## Task
In the data below, the answer is the run of lines from the line containing "Left hand at" through the line containing "middle tip: (216, 251)", both included; print it exactly and nothing else.

Pose landmark coordinates:
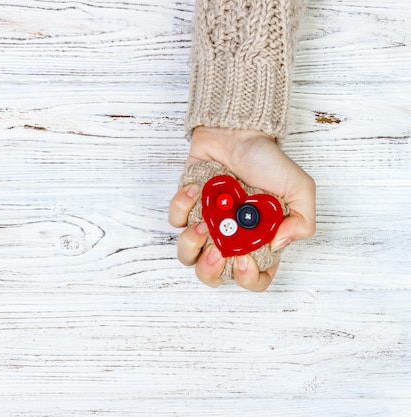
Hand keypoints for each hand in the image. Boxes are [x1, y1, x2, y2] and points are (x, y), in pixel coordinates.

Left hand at [169, 126, 315, 290]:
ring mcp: (206, 224)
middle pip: (213, 275)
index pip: (254, 278)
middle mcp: (230, 238)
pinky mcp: (185, 208)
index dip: (248, 278)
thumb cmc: (267, 161)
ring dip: (192, 244)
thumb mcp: (300, 188)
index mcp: (258, 241)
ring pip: (187, 254)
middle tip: (216, 251)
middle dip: (210, 270)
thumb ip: (302, 221)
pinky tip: (197, 189)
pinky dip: (182, 207)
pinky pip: (175, 219)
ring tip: (204, 223)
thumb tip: (278, 244)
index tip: (244, 259)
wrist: (239, 132)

## Your response
Left hand at [169, 126, 315, 290]:
ring mcp: (206, 224)
middle pip: (213, 275)
index pip: (254, 278)
middle mcp: (230, 238)
pinky mcp: (185, 208)
index dip: (248, 278)
thumb cmc: (267, 161)
ring dip: (192, 244)
thumb mcp: (300, 188)
index mcp: (258, 241)
ring pip: (187, 254)
middle tip: (216, 251)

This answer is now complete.